Goldfish at the Pyramid's Peak
Maya's phone buzzed again. Another text from Fox, the senior who'd somehow made her the center of his universe this semester. The same Fox who sat at the pyramid's peak of Northwood High's social hierarchy — you know, that invisible but totally real structure where varsity athletes and TikTok-famous kids ruled everyone else's existence.
"U coming 2 Jake's party?" his text read.
Maya stared at her reflection in the darkened phone screen. Three months ago, she'd been the quiet sophomore who kept to herself, content with her circle of three ride-or-die friends and her after-school art club. Now she was Fox's girlfriend, navigating parties where she didn't know half the people and fake-laughing at jokes that weren't even funny.
Her goldfish, Bubbles, swam lazily in his bowl on her desk. Her dad had won him at a carnival last summer — the classic prize nobody actually wants. But somehow, watching Bubbles do the same lap around his tiny castle for the fiftieth time that day, Maya felt a weird kinship.
"At least you've got your whole life figured out," she whispered, tapping the glass. Bubbles ignored her, probably plotting his great escape like he did every Tuesday.
Fox had called her "goldfish" once, after she'd zoned out mid-conversation at lunch. "Three-second memory, right?" he'd joked, while his friends snorted. Everyone laughed. She laughed too. But something in her chest had tightened.
The truth was, she remembered everything. Every microaggression disguised as a joke. Every time Fox interrupted her. Every comment about how she'd be "so much prettier if she just dressed differently." She was trapped in a bowl of someone else's making, swimming the same laps, pretending she didn't notice the walls closing in.

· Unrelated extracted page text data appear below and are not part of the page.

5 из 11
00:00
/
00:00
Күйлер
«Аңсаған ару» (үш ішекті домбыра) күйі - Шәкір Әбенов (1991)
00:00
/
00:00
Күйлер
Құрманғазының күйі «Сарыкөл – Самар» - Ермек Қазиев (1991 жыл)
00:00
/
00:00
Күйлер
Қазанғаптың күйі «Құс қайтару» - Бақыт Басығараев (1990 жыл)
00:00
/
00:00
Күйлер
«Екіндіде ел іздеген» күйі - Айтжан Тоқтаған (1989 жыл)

Her phone lit up again. Fox was calling.
Maya watched Bubbles surface for a pellet, then retreat to his plastic plant. Something clicked — that moment in movies where the protagonist finally realizes their worth. She pressed decline.
"Sorry," she typed, fingers flying. "Can't make it. Turns out I've got better things to do than pretend to be someone I'm not."
She hit send, then grabbed her backpack. The art club was meeting tonight, and they were starting murals. Real art, not the fake kind.
Bubbles did a victory lap around his castle. Maya grinned, grabbing her headphones. Social pyramid be damned. She was done being anyone's goldfish.